Please give every record below again exactly, and keep the pictures out.
Start of Material supplied
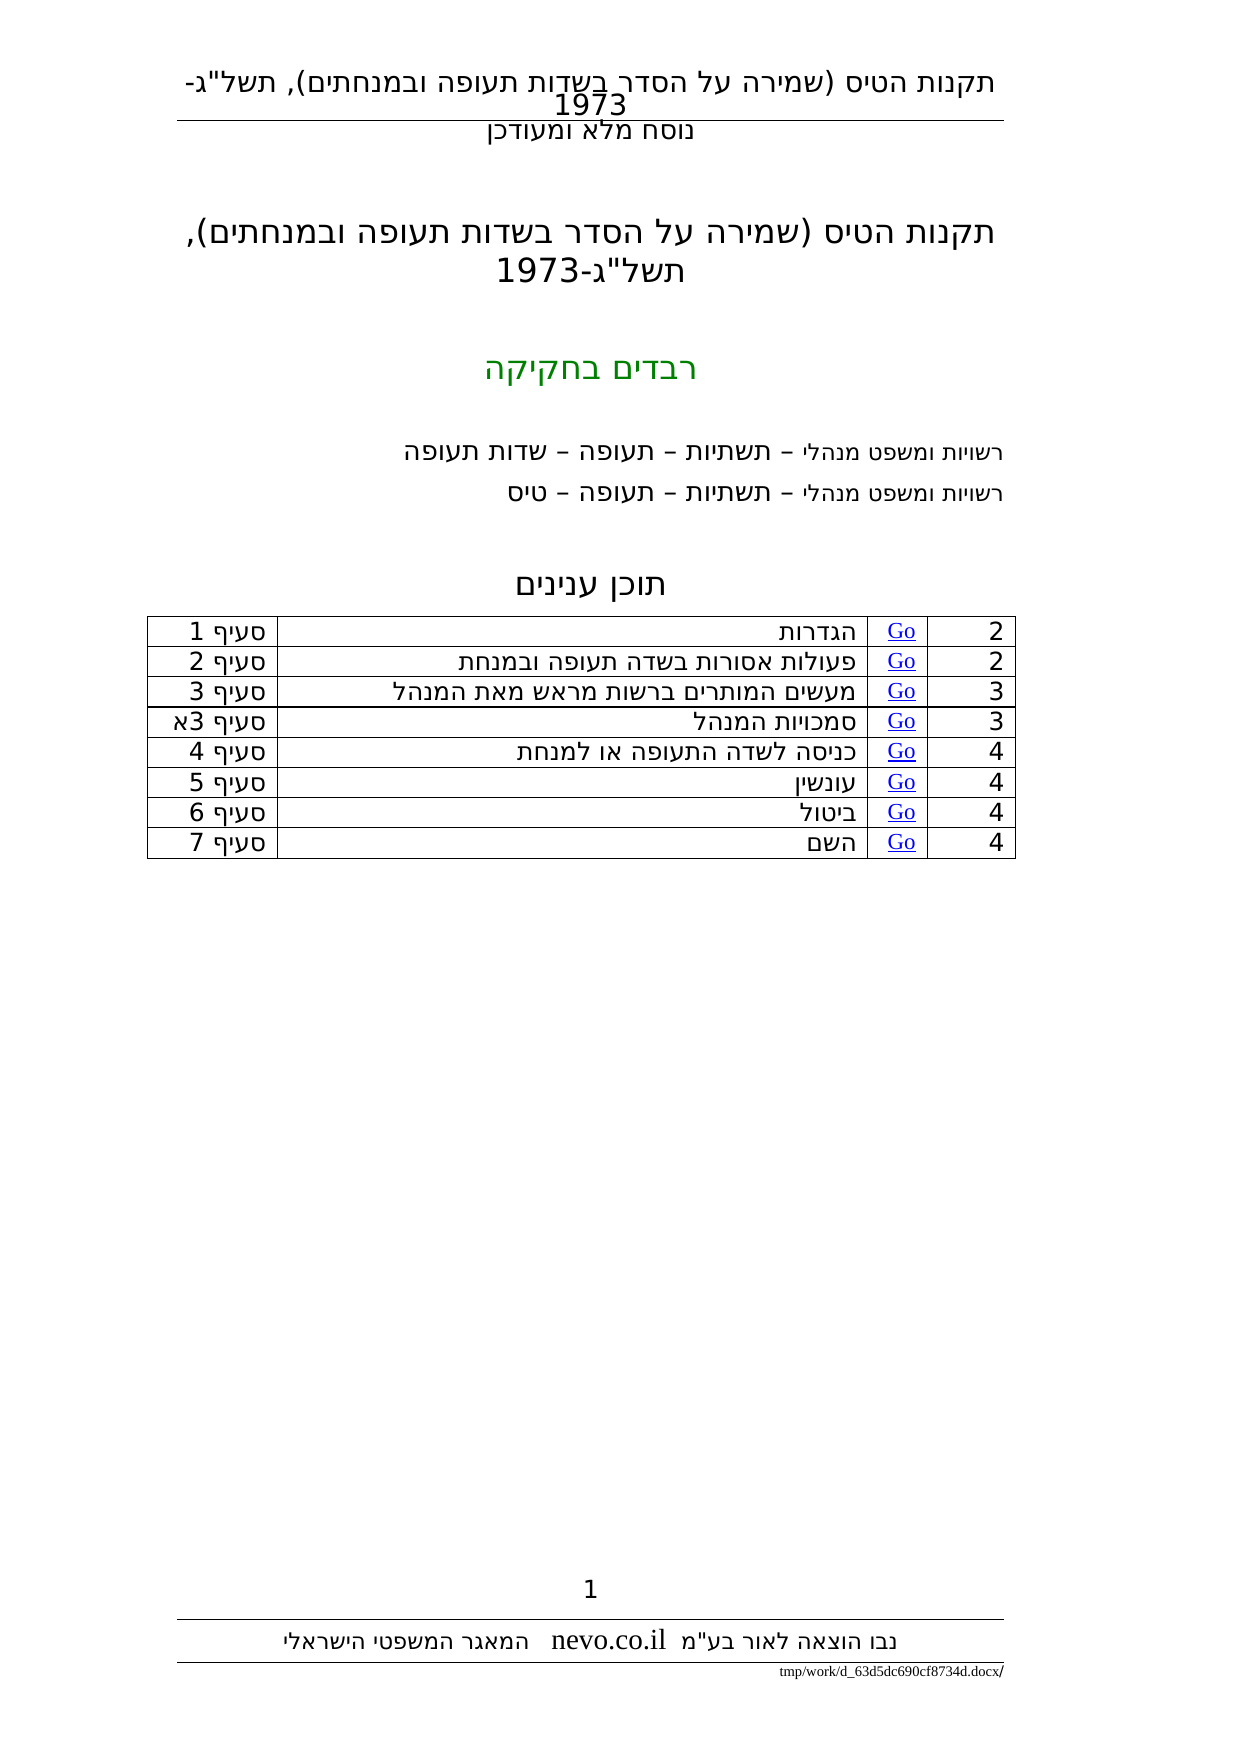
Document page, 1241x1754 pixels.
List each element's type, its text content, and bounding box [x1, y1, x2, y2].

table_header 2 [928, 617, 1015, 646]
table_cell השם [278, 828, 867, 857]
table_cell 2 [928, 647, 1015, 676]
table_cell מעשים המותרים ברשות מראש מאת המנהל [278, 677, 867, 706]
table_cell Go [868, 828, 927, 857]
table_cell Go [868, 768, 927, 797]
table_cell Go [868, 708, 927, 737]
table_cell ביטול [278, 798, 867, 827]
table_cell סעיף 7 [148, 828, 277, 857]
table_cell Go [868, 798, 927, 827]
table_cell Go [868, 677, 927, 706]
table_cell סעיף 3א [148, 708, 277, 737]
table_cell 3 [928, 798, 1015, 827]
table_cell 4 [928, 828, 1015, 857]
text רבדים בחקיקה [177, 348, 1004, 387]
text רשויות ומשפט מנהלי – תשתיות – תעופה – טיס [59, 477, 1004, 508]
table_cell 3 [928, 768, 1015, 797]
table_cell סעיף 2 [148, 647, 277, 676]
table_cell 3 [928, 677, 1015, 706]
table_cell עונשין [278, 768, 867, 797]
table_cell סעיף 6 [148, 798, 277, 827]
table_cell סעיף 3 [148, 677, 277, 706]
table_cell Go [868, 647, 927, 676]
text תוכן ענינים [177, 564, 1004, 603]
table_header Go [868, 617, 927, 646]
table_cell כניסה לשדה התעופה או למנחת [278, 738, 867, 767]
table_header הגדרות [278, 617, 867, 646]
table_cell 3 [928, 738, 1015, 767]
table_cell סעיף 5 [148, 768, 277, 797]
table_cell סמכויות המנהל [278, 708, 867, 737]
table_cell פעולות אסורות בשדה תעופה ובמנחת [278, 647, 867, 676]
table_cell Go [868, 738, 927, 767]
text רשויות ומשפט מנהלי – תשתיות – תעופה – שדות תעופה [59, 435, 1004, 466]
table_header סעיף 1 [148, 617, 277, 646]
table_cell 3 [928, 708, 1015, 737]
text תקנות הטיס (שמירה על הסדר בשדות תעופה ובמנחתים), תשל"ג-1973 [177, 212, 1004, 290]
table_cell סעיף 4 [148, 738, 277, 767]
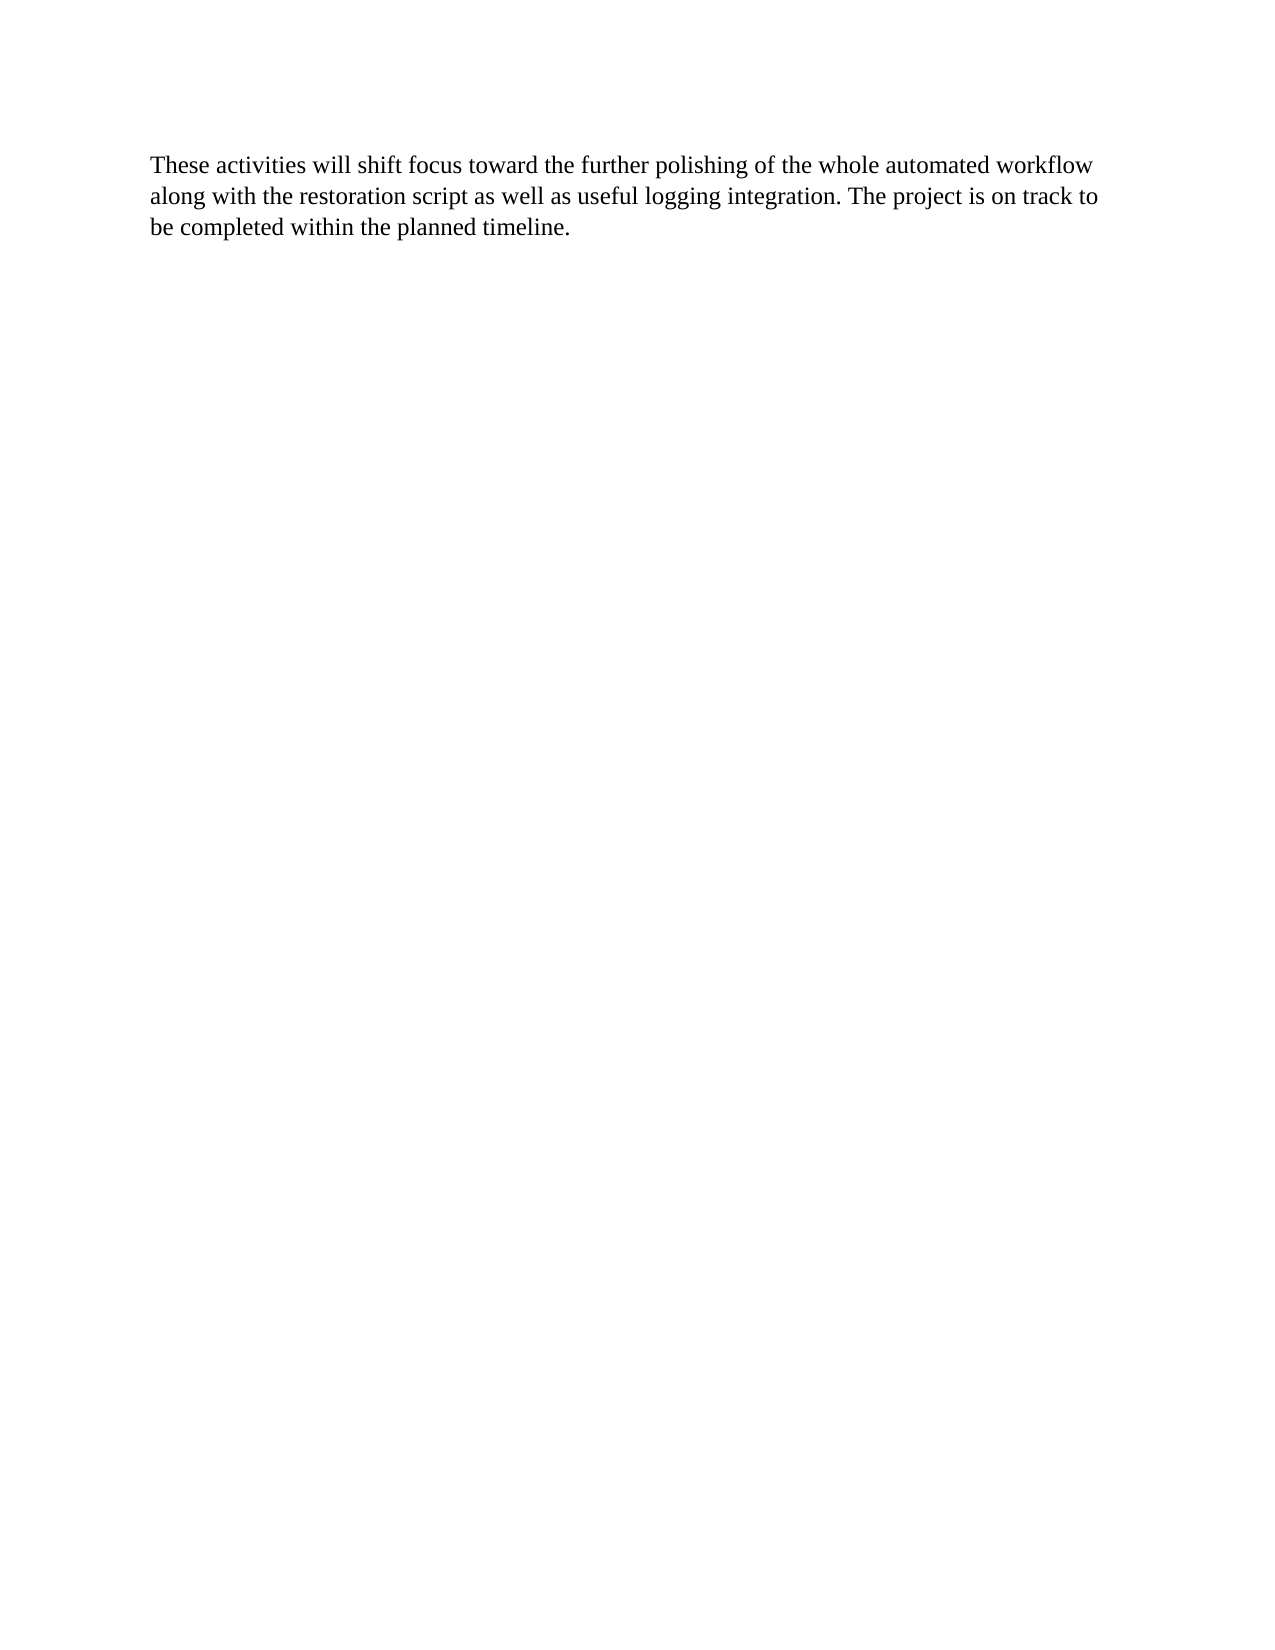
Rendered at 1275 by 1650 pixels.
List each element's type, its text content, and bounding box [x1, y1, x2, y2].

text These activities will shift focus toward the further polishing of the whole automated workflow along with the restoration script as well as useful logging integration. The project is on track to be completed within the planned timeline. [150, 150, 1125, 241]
End of Material supplied
**Written response:**
Document page, 1241x1754 pixels.
List each element's type, its text content, and bounding box [x1, y1, x2, y2].

table_header 2 [928, 617, 1015, 646]
table_cell השם [278, 828, 867, 857]
table_cell 2 [928, 647, 1015, 676]
table_cell מעשים המותרים ברשות מראש מאת המנהל [278, 677, 867, 706]
table_cell Go [868, 828, 927, 857]
table_cell Go [868, 768, 927, 797]
table_cell Go [868, 708, 927, 737]
table_cell ביטול [278, 798, 867, 827]
table_cell סעיף 7 [148, 828, 277, 857]
table_cell Go [868, 798, 927, 827]
table_cell Go [868, 677, 927, 706]
table_cell סעיף 3א [148, 708, 277, 737]
table_cell 3 [928, 798, 1015, 827]
table_cell 4 [928, 828, 1015, 857]
text רבדים בחקיקה [177, 348, 1004, 387]
text רשויות ומשפט מנהלי – תשתיות – תעופה – טיס [59, 477, 1004, 508]
table_cell 3 [928, 768, 1015, 797]
table_cell סעיף 2 [148, 647, 277, 676]
table_cell 3 [928, 677, 1015, 706]
table_cell עונשין [278, 768, 867, 797]
table_cell סעיף 6 [148, 798, 277, 827]
table_cell סעיף 3 [148, 677, 277, 706]
table_cell Go [868, 647, 927, 676]
text תוכן ענינים [177, 564, 1004, 603]
table_header Go [868, 617, 927, 646]
table_cell כניסה לשדה התעופה או למנחת [278, 738, 867, 767]
table_header הגדרות [278, 617, 867, 646]
table_cell 3 [928, 738, 1015, 767]
table_cell סעיף 5 [148, 768, 277, 797]
table_cell סמכויות המנהל [278, 708, 867, 737]
table_cell פעולות אסורות בשדה תעופה ובמנחת [278, 647, 867, 676]
table_cell Go [868, 738, 927, 767]
text רשויות ומשפט מנהלי – תשתיות – תעופה – שדות תעופה [59, 435, 1004, 466]
table_header סעיף 1 [148, 617, 277, 646]
table_cell 3 [928, 708, 1015, 737]
text תקנות הטיס (שמירה על הסדר בשדות תעופה ובמנחתים), תשל"ג-1973 [177, 212, 1004, 290]
table_cell סעיף 4 [148, 738, 277, 767]
Rendered at 1275 by 1650 pixels.
List each element's type, its text content, and bounding box [x1, y1, x2, y2].

text These activities will shift focus toward the further polishing of the whole automated workflow along with the restoration script as well as useful logging integration. The project is on track to be completed within the planned timeline. [150, 150, 1125, 241]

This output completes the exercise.